Problem to work on:
With the images removed, repeat the data below exactly.

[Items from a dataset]
□ □ □ □ □ □ □

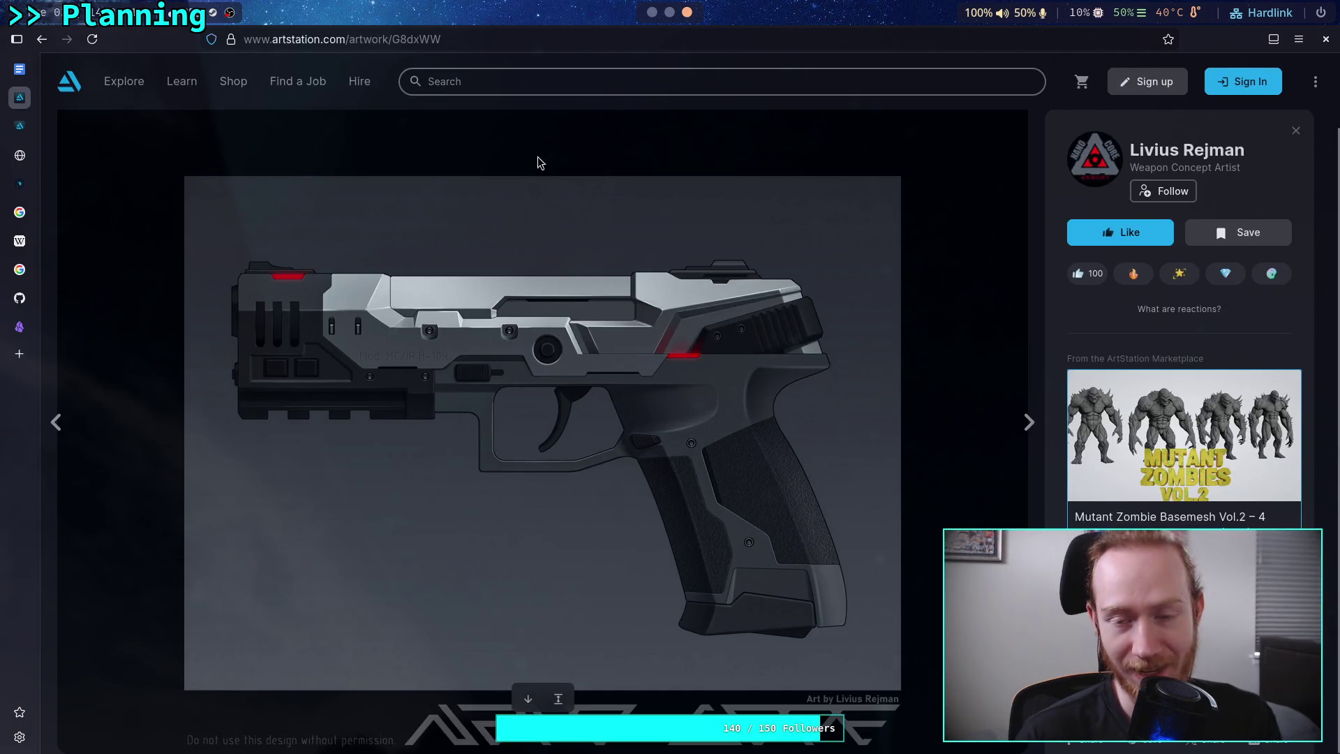
scroll(668, 14, up, 2)
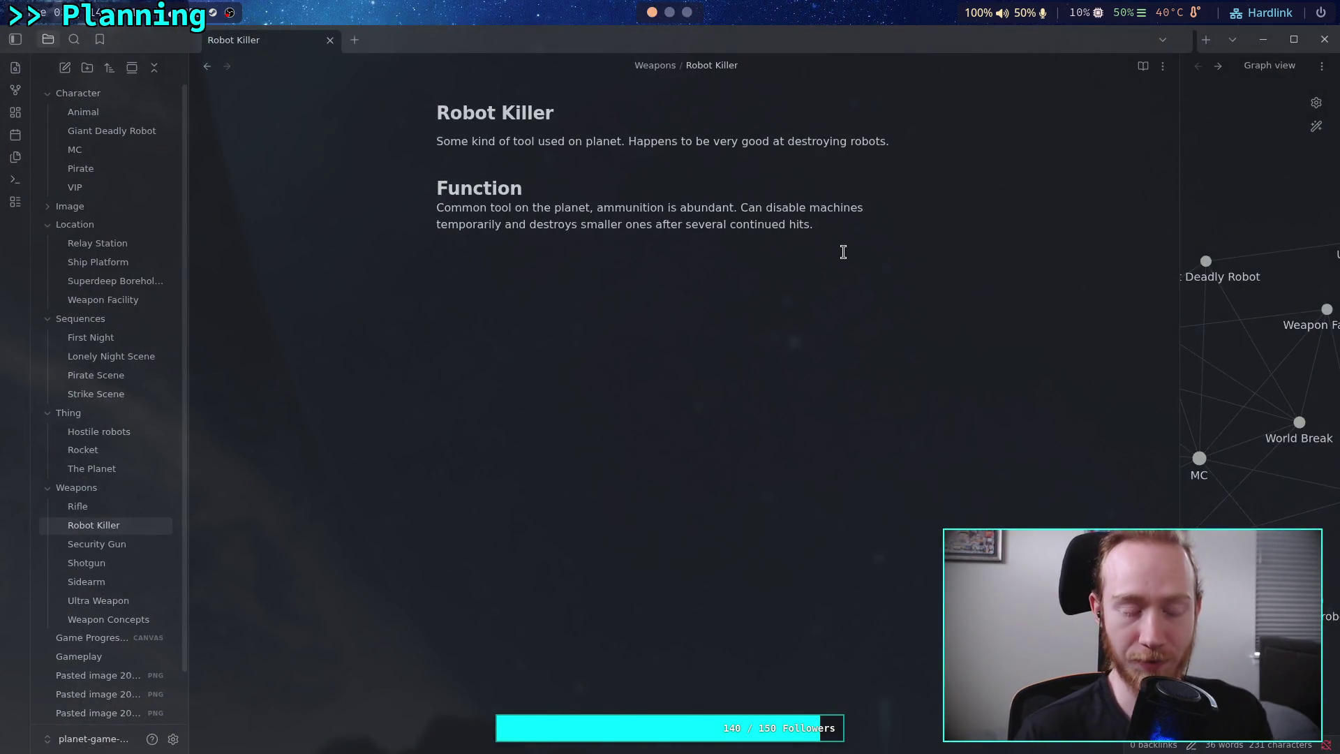
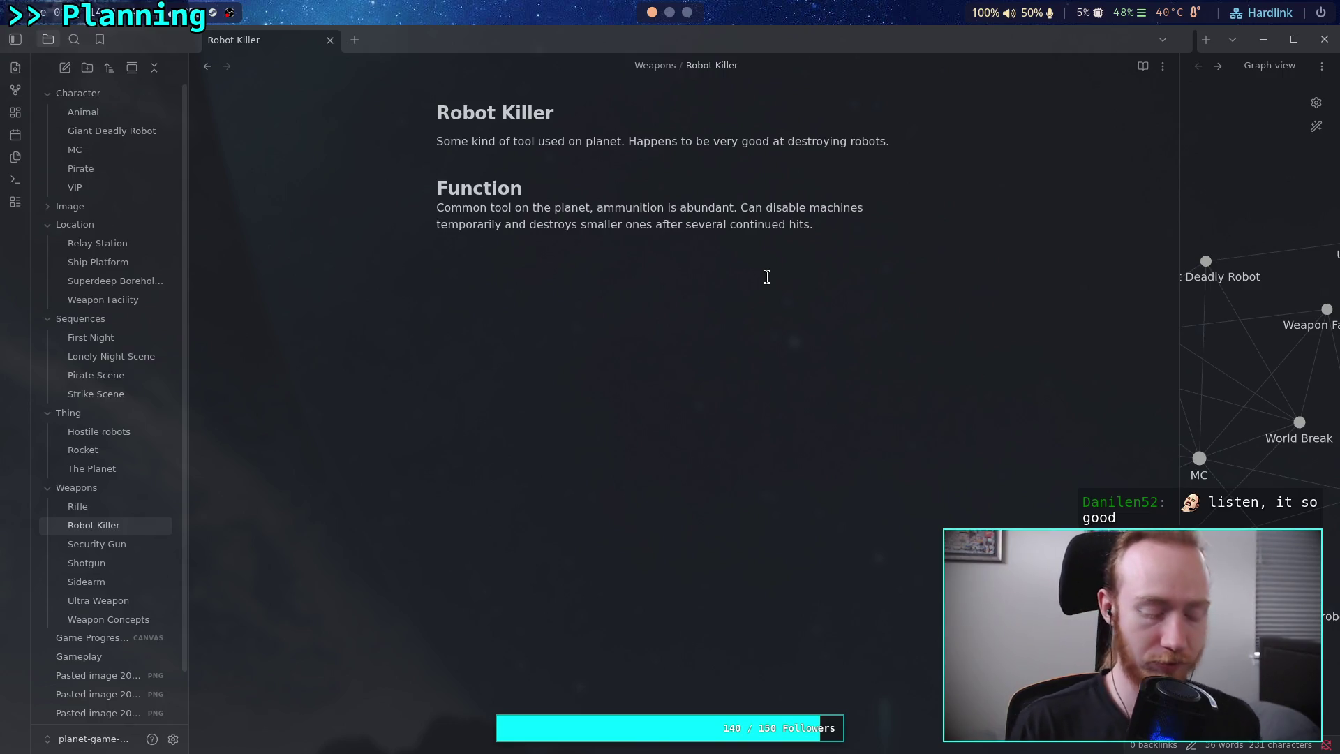
Insert 'with a charged shot,' after 'temporarily' in the Function paragraph.
text(with)
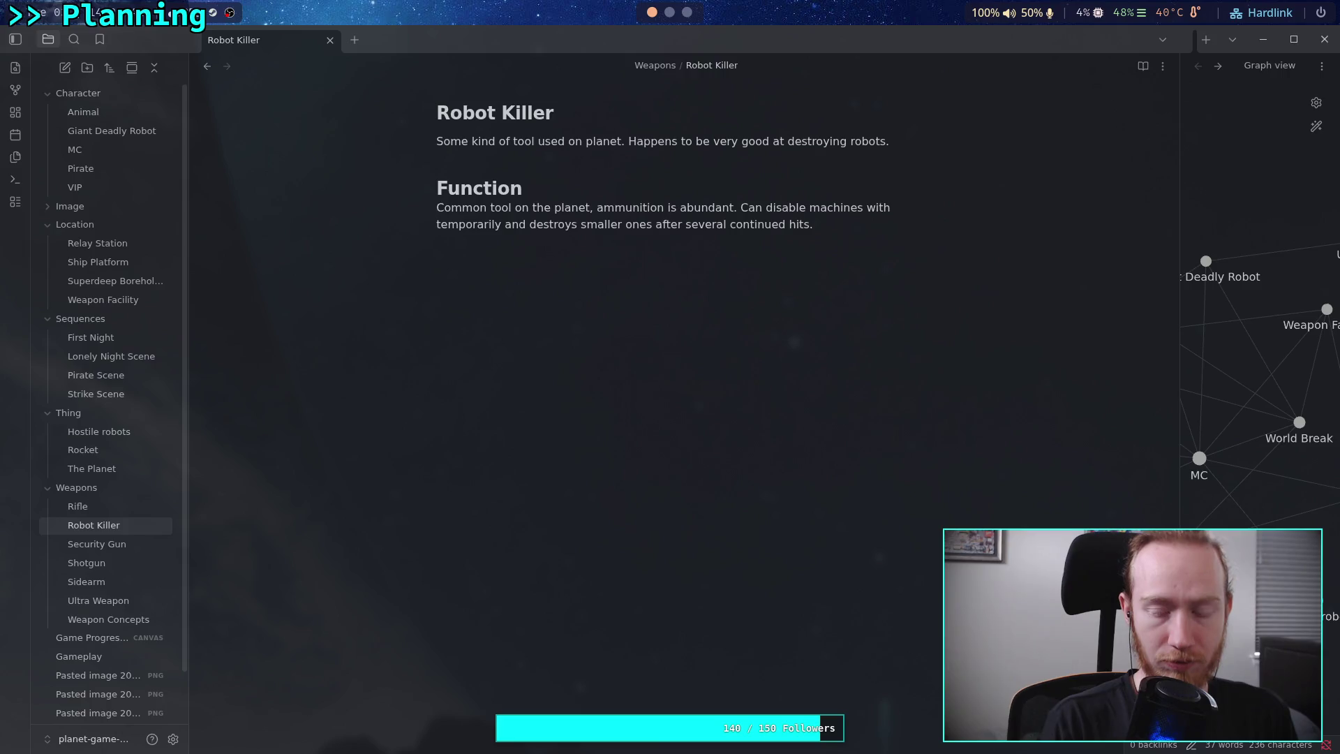
key(BackSpace)
key(BackSpace)
key(BackSpace)
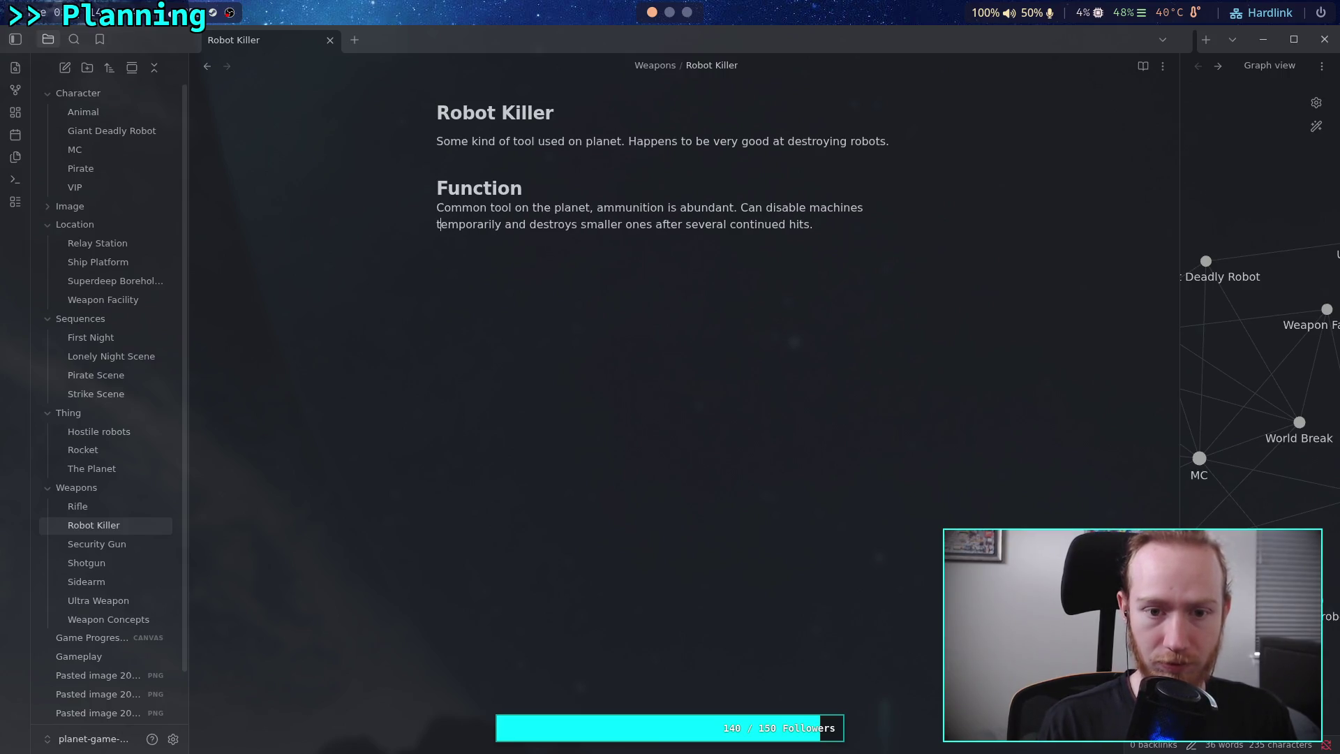
text(witha)
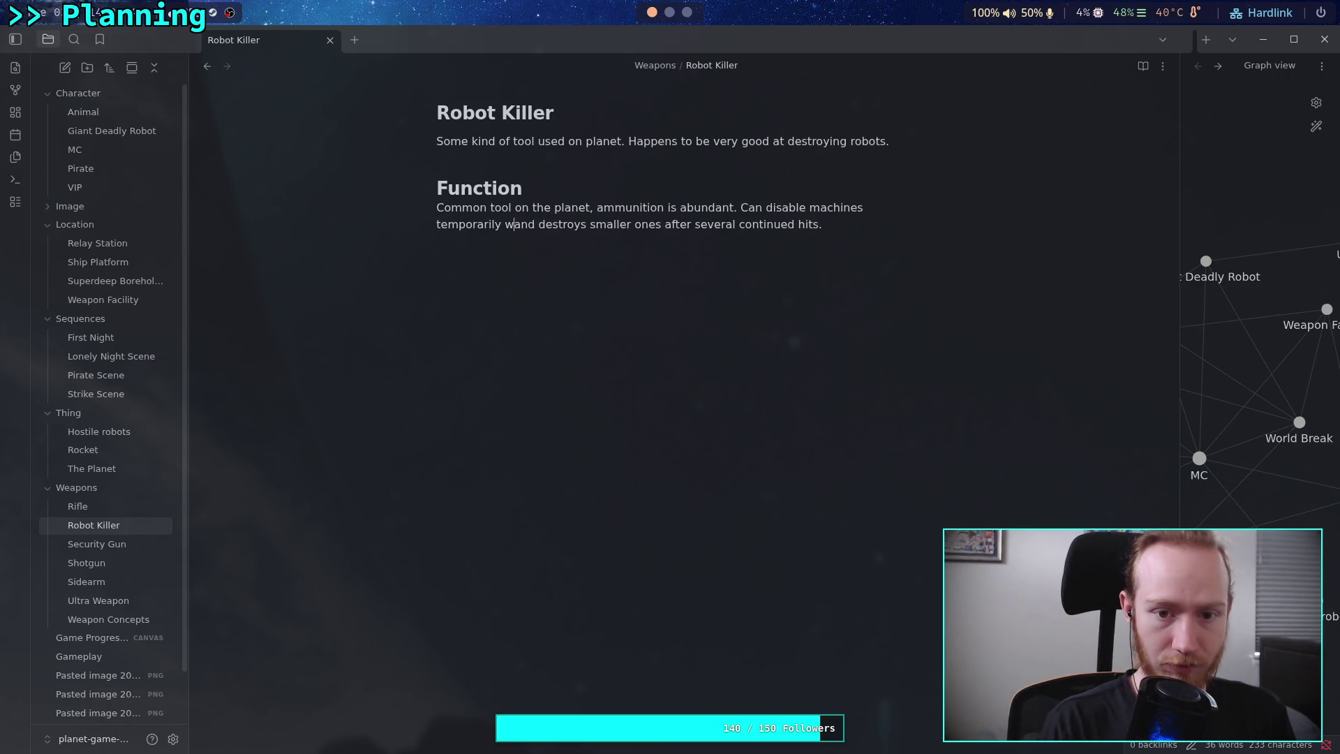
key(BackSpace)
key(BackSpace)
text(a cha)
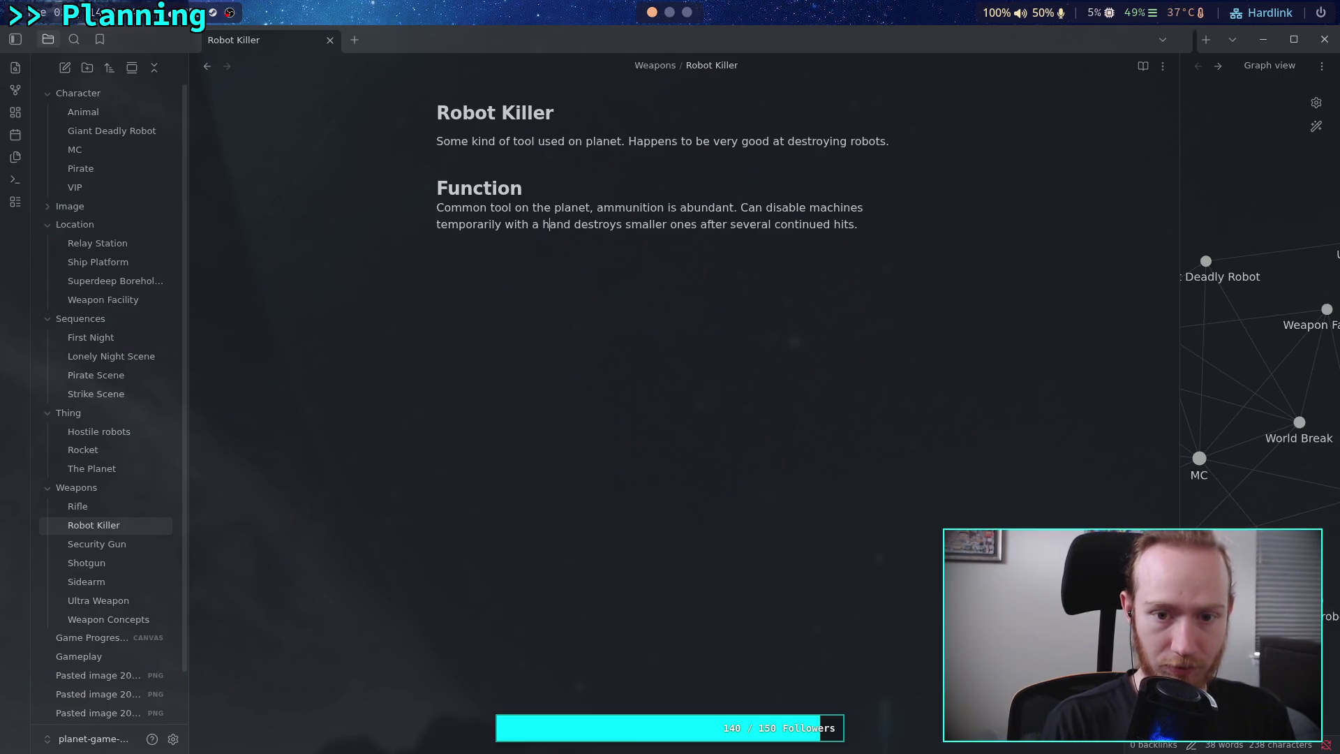
text(rged shot,)
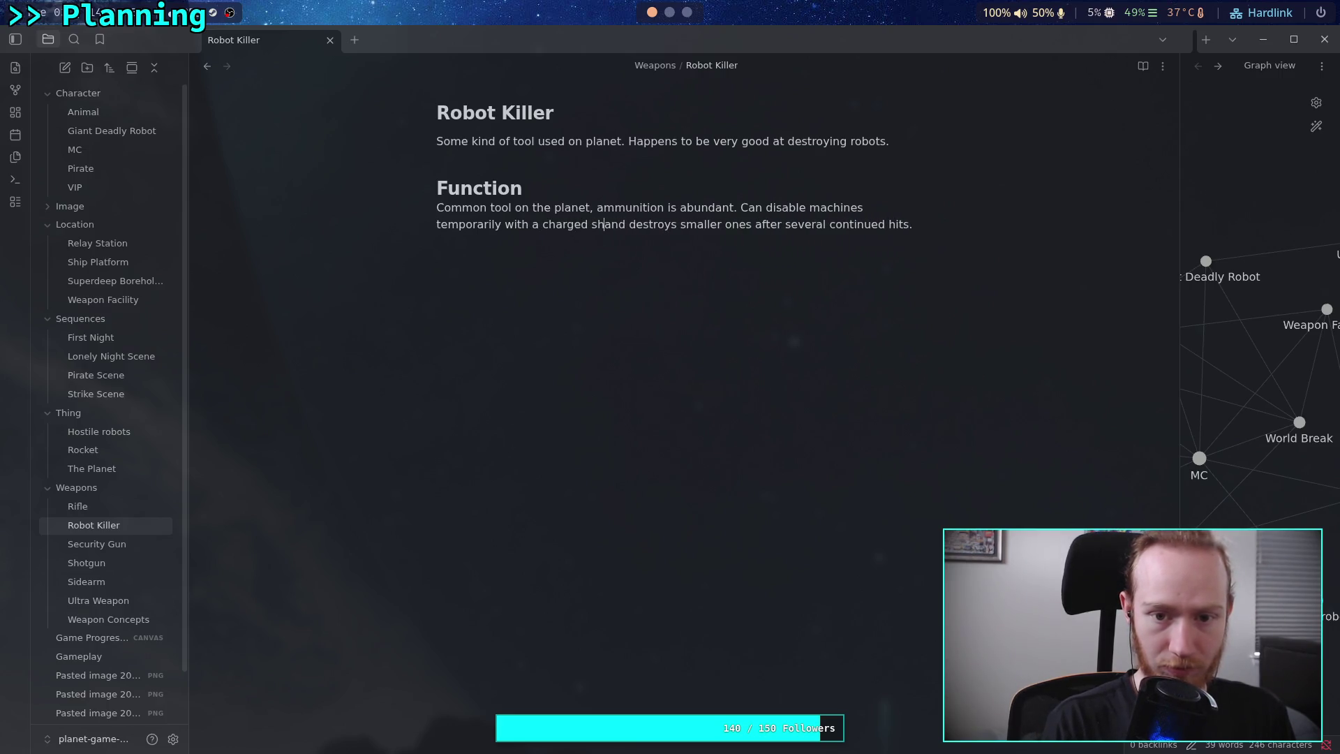
Start a new sentence 'Fires electrified metal pellets' after 'ammunition is abundant.'.
click(460, 241)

□ □ □ □ □ □ □

Exercise solution:
scroll(668, 14, up, 2)
Insert 'with a charged shot,' after 'temporarily' in the Function paragraph.
text(with)
key(BackSpace)
key(BackSpace)
key(BackSpace)
text(witha)
key(BackSpace)
key(BackSpace)
text(a cha)
text(rged shot,)
Start a new sentence 'Fires electrified metal pellets' after 'ammunition is abundant.'.
click(460, 241)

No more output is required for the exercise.